Task brief »
Search the listing for the word "Xbox". Copy every line where it is found.

------------------------------------------------------------------------

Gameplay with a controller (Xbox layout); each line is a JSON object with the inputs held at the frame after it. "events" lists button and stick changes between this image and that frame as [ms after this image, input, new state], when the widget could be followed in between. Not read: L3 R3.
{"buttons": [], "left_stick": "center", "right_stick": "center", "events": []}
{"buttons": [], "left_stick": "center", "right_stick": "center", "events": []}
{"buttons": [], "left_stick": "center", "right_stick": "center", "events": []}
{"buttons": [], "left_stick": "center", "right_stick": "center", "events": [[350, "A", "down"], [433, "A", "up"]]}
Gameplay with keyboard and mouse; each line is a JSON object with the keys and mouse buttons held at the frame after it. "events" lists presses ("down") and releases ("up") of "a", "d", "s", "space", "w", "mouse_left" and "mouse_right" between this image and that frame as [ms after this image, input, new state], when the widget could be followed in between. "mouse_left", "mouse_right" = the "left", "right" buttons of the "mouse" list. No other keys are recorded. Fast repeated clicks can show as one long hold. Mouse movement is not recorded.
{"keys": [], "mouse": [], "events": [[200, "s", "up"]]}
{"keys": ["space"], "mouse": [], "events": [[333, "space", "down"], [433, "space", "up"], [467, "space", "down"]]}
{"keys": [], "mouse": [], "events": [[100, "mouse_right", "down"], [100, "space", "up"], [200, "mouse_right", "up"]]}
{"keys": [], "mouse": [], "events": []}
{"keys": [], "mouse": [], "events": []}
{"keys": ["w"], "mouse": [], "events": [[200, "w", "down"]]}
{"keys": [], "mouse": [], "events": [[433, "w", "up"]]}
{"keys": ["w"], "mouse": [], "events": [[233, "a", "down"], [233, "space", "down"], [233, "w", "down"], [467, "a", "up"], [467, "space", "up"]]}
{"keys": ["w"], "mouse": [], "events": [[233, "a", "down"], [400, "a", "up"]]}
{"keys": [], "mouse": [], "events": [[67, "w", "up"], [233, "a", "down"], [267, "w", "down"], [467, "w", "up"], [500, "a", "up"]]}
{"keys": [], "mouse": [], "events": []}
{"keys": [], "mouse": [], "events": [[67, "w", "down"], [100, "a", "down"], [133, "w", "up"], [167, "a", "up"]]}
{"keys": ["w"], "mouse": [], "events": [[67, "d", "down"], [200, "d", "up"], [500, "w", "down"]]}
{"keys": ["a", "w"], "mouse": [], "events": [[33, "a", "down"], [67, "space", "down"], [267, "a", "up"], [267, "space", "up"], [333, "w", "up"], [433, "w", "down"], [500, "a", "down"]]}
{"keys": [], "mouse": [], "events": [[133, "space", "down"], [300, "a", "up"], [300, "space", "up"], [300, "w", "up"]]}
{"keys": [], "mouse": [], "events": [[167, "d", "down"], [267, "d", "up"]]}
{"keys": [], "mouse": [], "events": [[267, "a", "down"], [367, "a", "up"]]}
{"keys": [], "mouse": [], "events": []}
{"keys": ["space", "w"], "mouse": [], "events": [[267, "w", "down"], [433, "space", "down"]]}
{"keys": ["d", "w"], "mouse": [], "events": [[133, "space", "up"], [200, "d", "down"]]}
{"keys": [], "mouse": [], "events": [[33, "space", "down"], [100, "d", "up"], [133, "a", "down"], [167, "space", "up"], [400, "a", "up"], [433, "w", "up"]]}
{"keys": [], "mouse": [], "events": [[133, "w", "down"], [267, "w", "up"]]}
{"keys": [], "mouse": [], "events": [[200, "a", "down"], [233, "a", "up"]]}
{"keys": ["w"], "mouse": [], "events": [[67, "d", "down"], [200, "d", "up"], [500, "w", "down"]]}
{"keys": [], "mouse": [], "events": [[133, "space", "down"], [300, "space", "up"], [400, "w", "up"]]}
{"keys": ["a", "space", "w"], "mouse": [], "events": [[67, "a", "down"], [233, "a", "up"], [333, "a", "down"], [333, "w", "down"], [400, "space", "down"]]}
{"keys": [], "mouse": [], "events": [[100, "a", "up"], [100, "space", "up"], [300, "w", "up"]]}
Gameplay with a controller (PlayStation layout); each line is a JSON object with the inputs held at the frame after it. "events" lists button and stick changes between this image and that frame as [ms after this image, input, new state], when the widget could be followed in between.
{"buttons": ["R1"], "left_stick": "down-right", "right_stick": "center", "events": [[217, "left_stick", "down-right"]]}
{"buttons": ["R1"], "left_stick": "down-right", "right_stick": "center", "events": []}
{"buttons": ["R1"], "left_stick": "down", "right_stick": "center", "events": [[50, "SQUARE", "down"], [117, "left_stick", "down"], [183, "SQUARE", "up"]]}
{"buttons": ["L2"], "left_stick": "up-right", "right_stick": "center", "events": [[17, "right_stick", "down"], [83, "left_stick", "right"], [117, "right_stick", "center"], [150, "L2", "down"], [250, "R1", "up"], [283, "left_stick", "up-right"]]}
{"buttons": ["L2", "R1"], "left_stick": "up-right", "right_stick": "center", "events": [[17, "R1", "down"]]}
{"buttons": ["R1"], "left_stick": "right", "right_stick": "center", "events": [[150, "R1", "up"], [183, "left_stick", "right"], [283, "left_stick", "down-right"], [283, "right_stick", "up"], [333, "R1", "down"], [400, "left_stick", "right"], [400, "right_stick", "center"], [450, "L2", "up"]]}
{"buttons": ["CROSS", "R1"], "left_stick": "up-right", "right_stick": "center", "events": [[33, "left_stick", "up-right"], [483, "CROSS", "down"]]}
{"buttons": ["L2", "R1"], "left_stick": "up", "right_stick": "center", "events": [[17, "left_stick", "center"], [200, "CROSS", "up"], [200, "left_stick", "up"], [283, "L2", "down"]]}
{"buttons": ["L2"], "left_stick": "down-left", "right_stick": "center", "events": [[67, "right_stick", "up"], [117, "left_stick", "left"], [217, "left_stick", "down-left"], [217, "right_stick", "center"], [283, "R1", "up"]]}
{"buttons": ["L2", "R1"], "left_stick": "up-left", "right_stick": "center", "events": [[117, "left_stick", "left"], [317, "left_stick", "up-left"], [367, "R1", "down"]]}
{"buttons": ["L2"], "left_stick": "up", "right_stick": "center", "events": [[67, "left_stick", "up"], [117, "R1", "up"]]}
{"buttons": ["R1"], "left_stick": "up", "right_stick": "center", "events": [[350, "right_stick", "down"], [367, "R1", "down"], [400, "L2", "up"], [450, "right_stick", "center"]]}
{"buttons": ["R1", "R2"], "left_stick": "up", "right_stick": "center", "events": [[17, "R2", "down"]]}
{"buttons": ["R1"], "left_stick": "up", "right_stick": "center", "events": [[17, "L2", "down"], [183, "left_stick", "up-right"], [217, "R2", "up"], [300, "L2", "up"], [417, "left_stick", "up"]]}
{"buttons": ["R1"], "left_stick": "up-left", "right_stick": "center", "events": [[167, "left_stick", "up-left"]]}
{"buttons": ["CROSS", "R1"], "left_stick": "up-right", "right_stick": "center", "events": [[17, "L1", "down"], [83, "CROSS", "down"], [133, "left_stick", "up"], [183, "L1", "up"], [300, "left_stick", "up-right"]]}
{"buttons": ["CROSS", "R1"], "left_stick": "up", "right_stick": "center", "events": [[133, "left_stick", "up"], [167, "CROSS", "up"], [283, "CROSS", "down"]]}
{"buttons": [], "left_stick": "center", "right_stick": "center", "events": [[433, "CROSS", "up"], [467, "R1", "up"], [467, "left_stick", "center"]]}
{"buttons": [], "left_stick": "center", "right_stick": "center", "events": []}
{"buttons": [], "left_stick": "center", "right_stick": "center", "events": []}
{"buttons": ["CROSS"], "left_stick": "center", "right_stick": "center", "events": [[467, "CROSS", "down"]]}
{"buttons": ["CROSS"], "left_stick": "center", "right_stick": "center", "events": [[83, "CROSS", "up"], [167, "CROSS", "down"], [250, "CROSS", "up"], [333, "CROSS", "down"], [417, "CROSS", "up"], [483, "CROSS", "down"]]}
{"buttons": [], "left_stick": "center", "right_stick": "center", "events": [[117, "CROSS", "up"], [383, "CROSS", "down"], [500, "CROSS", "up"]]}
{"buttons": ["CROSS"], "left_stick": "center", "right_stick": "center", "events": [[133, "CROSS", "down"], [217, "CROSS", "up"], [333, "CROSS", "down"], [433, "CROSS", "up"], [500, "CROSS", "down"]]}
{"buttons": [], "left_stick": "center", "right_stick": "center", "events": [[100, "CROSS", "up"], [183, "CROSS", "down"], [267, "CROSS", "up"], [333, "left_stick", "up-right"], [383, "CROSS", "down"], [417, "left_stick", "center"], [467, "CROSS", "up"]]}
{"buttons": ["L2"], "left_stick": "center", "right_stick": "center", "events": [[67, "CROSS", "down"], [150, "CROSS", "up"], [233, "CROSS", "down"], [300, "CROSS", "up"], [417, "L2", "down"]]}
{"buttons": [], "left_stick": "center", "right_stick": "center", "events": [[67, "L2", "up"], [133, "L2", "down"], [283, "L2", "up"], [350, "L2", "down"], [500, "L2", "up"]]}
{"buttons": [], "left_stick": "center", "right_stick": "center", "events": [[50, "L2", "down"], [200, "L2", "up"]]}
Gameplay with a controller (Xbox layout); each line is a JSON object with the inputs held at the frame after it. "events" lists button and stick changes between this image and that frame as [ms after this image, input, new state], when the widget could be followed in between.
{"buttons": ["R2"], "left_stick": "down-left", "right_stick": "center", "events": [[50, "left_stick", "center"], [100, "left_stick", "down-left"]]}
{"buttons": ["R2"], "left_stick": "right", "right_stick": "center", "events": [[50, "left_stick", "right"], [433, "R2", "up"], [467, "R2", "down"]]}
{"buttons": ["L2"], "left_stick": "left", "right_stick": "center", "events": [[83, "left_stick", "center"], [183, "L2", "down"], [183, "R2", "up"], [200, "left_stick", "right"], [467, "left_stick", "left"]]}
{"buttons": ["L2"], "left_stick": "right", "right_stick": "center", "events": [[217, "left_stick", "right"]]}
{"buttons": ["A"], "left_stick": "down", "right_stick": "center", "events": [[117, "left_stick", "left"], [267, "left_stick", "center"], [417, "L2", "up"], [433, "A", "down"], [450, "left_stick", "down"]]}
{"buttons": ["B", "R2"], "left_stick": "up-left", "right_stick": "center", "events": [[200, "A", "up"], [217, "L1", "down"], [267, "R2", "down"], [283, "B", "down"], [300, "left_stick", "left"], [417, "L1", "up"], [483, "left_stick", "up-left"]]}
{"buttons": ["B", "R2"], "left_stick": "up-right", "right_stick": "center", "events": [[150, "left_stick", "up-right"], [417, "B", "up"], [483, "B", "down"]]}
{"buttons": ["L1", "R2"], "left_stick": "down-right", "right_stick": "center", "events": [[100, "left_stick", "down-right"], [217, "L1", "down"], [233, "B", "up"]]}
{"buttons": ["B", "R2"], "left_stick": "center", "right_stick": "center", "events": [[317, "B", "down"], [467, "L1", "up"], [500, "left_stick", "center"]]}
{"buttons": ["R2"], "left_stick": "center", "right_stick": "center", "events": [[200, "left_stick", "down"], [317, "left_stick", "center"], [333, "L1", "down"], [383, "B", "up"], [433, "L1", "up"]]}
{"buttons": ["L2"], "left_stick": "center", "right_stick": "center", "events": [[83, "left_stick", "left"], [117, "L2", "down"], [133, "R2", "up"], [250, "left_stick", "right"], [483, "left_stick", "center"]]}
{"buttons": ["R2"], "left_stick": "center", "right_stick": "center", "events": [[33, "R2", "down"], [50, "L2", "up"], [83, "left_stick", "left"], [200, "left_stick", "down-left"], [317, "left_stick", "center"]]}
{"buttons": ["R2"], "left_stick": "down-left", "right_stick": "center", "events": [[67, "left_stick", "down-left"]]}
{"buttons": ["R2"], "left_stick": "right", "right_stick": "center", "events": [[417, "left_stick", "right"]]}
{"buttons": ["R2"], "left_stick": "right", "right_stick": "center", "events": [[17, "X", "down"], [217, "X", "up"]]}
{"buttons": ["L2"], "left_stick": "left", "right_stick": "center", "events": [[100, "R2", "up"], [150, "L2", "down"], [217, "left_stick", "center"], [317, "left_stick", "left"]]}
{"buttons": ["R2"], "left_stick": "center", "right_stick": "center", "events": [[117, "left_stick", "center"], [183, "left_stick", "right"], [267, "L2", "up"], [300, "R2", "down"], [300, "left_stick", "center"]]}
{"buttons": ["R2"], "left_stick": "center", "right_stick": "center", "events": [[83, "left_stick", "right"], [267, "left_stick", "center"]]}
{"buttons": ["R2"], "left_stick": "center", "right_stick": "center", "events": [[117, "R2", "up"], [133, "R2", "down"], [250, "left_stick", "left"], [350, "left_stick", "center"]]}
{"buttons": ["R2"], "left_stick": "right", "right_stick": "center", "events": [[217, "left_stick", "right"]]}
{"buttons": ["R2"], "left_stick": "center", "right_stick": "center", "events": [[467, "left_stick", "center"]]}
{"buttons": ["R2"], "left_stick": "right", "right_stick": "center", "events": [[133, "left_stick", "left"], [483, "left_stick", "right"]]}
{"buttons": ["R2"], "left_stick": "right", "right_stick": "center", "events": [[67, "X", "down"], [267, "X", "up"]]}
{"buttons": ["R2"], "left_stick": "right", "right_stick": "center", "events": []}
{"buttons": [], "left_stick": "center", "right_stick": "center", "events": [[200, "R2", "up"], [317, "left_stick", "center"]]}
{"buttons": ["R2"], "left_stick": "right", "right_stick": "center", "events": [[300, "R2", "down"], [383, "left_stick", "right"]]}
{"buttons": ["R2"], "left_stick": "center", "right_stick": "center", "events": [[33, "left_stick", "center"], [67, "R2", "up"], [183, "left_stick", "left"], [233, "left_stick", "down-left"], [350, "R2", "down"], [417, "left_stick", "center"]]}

------------------------------------------------------------------------

Answer section »
Gameplay with a controller (Xbox layout); each line is a JSON object with the inputs held at the frame after it. "events" lists button and stick changes between this image and that frame as [ms after this image, input, new state], when the widget could be followed in between. Not read: L3 R3.
Gameplay with a controller (Xbox layout); each line is a JSON object with the inputs held at the frame after it. "events" lists button and stick changes between this image and that frame as [ms after this image, input, new state], when the widget could be followed in between.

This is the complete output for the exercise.